There's no one right or wrong way to organise your photos into sets or collections. Create an organizing framework that will be easy to follow, and that will help you and others retrieve or browse photos easily. Flickr's upload tools let you create sets during the uploading process, and you can use the Organiser tool in Flickr to create, edit, or delete sets and collections anytime. The Flickr FAQ offers good tutorials on how to use the organiser to create sets and collections.

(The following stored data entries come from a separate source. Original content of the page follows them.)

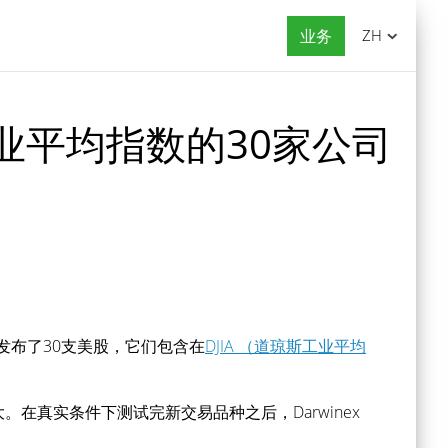
业务
ZH
琼斯工业平均指数的30家公司
平台发布了30支美股，它们包含在
DJIA （道琼斯工业平均
在真实条件下测试完新交易品种之后，Darwinex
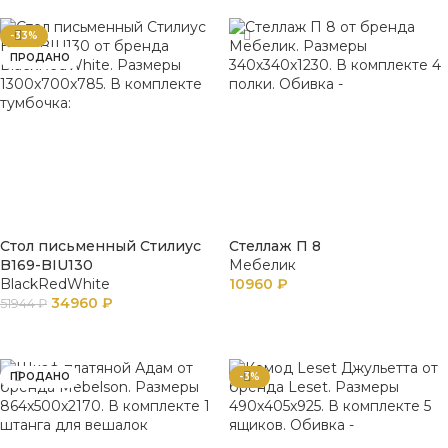
-33%
ПРОДАНО
Стол письменный Стилиус
Стеллаж П 8
B169-BIU130
Мебелик
BlackRedWhite
10960
₽
34960
₽
51944
₽
В КОРЗИНУ
ПОДРОБНЕЕ
ПРОДАНО
-3%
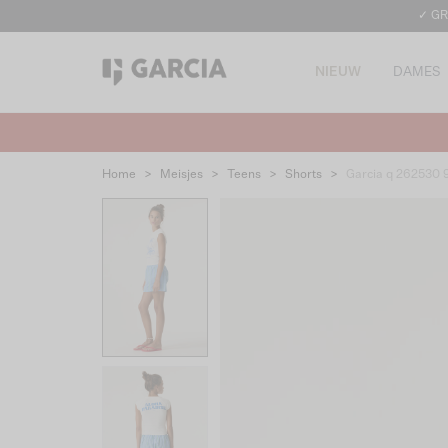
✓ GR
NIEUW
DAMES
Home
>
Meisjes
>
Teens
>
Shorts
>
Garcia q 262530 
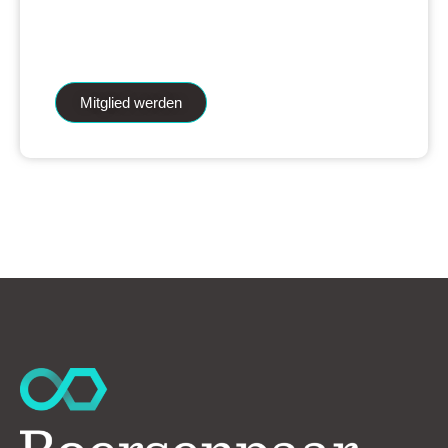
iAnalytics Aktienanalysen und unsere
künstliche Intelligenz.
Mitglied werden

Once you've annotated your photos and added tags to them, you'll find Flickr's Search My Photos feature to be a powerful tool for zeroing in on what you're looking for. If that fails, sets may also help you locate photos. Your Flickr archive (found in the "You" tab on your profile page) will also let you explore your collection using dates, as Flickr offers the option to automatically add the date a photo was taken and uploaded.

Use the Mapping feature to show where your photos were taken and to find photos of places near you.

Flickr allows you to literally put your photos on a map — or search public photos based on location — using geotags consisting of the latitude and longitude codes for where the photo was taken. "Geotagging puts a face to a map where something is happening," said Champ. "Where this becomes very interesting is to go to the public Flickr map and start searching a city or location you plan to visit. You can see photos and do advanced research on a trip. For nonprofits, we have agencies and nonprofits post-Katrina or even post-Tsunami sharing photos with geocodes to show the impact of their programs or work."

Be careful about what geographic information you show in public. For example, if you are posting photos of a women's shelter for domestic violence victims, you obviously would not want to share the location information with just anyone. A good rule of thumb is to provide geotags for those photos for which you'd feel comfortable sharing the physical address.

You can set a default privacy level for any photos you add to the map, and you can change the location privacy per photo as well. To change the settings on a photo, double-click it in Organizr, linked to from your photo page. Click the Location tab and you'll find the privacy setting, as well as the latitude and longitude of your photo. Flickr's Mapping Features FAQ will bring you up to speed pretty quickly, and if you're a visual learner, check out its Map Screencast 1 and Map Screencast 2. There's even a Flickr Geotagging Group devoted to the topic.